Zâten bu sözü bağlamından koparmayıp anlamış olsalardı, bu devletin resmî dili ve çoğumuzun anadili olan Türkçe’ye ikinci sınıf dil muamelesi yapıp, öğrendikleri yarım yamalak İngilizce ile hava atmaya kalmaz ve İngilizce eğitim veren okulları baş tâcı etmezlerdi. Bu sözdeki “Türküm” ifâdesi “I am Turkish”, “Je suis Turc” ya da “Ich bin Türkish” olarak çevrilemeyecek ve Türkçe olarak söylendiğinde anlam bulan bir ifâdedir.
Metnin sonuna ekledikleri bu yarım cümle ile tanrısal bir dokunulmazlık vermeye çalıştıkları “Andımız” denen metin, senelerce bu ülkenin ilkokullarında her sabah bağıra bağıra okunmasına rağmen, toplumda hiçbir karşılığı olmamıştır. Anayasamızın değiştirilmesi teklif edilemeyen kanunlarından biriyle sâbit olduğu için kaldıramadıkları İstiklâl Marşımız’ı gölgede bırakmak için çıkardıkları “Andımız” denen metindeki ifâdeler de slogan örnekleridir.
“İlkem küçüklerimi korumak, büyüklerimi saymak, yurdumu milletimi özümden çok sevmektir” diye and içenlerin birçoğu, büyük küçük demeden insanları inançları gereği yaşamaktan alıkoymuş ve hep öz menfaatini düşündükleri için yurdu ve millete sıra gelmemiştir. Buldukları ilk fırsatta da yurdu terk edip başka bir ülkede başka milletler için çalışmaktan mutlu olmuşlardır.

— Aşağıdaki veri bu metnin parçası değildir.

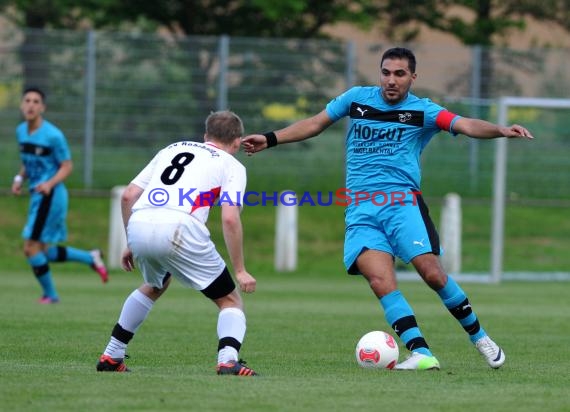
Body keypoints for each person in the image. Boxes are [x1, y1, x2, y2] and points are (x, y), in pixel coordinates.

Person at [242, 47, 533, 371]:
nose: (391, 80)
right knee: (380, 280)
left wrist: (501, 130)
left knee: (433, 274)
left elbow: (465, 124)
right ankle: (421, 353)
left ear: (412, 77)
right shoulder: (356, 99)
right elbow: (315, 123)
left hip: (402, 204)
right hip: (361, 210)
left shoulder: (423, 111)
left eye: (399, 74)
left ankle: (480, 337)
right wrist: (270, 138)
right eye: (386, 72)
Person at [96, 110, 258, 376]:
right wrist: (239, 269)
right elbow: (230, 218)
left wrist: (131, 243)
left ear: (205, 136)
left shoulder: (172, 148)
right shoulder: (232, 165)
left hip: (140, 221)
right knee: (229, 300)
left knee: (155, 284)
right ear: (237, 142)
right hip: (181, 227)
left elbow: (128, 196)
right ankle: (228, 361)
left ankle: (112, 354)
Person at [11, 87, 109, 304]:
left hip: (51, 196)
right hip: (37, 196)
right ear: (21, 105)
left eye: (36, 101)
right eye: (27, 100)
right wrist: (19, 179)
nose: (31, 105)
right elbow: (28, 162)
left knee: (30, 248)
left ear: (42, 107)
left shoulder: (53, 135)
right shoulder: (21, 131)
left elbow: (67, 166)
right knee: (45, 250)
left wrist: (49, 183)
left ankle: (51, 295)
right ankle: (90, 257)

“Açtığın yolda, gösterdiğin hedefe hiç durmadan yürüyeceğime and içerim” diyenlerin çoğu, bir taraftan yirmi yılda emekli olmanın, çalışmadan para kazanmanın, rant geliriyle rahat hayat sürmenin yollarını ararken, diğer taraftan da bu ülke için gecesini gündüzünü katanların önünü kesmekten ve hatta hayâtlarına kastetmekten geri durmamışlardır. Bunları da yaparken “çağdaş Türkiye” sloganı atmaktan utanmamışlardır.
“İstikbâl göklerdir” sözünü slogan hâline getirip tekrarlayanlar, bu ülkenin uçak sanayisini toprağa gömmekten çekinmediği gibi, şimdi yapılanları da mizâhî yollarla itibarsızlaştırmaktan çekinmemektedir.
Aynı gemideyiz
Bu devlet hepimizin içinde olduğu bir gemi gibidir. Lafla peynir ekmek gemisi yürümediği gibi, sloganlaştırılmış, içi boşaltılmış, toplumda ve çağın ihtiyaçları açısından karşılığı olmayan sloganlarla devlet ve ülke bir yere götürülemez. Niyetleri ülkenin hayrına bir şey yapmak olsaydı, sloganla konuşmayı bırakıp, ellerini taşın altına koyarlar ve bu ülke insanları ve vatandaşı oldukları devlet için iki taş olsa bile üst üste koyarlardı. Ama böyle yapmadıkları bir yana, “Ne mutlu Türküm diyene” sözünü slogan hâline getirip Türk devletini yıkmak isteyen teröristlerle iş birliği yaparlar.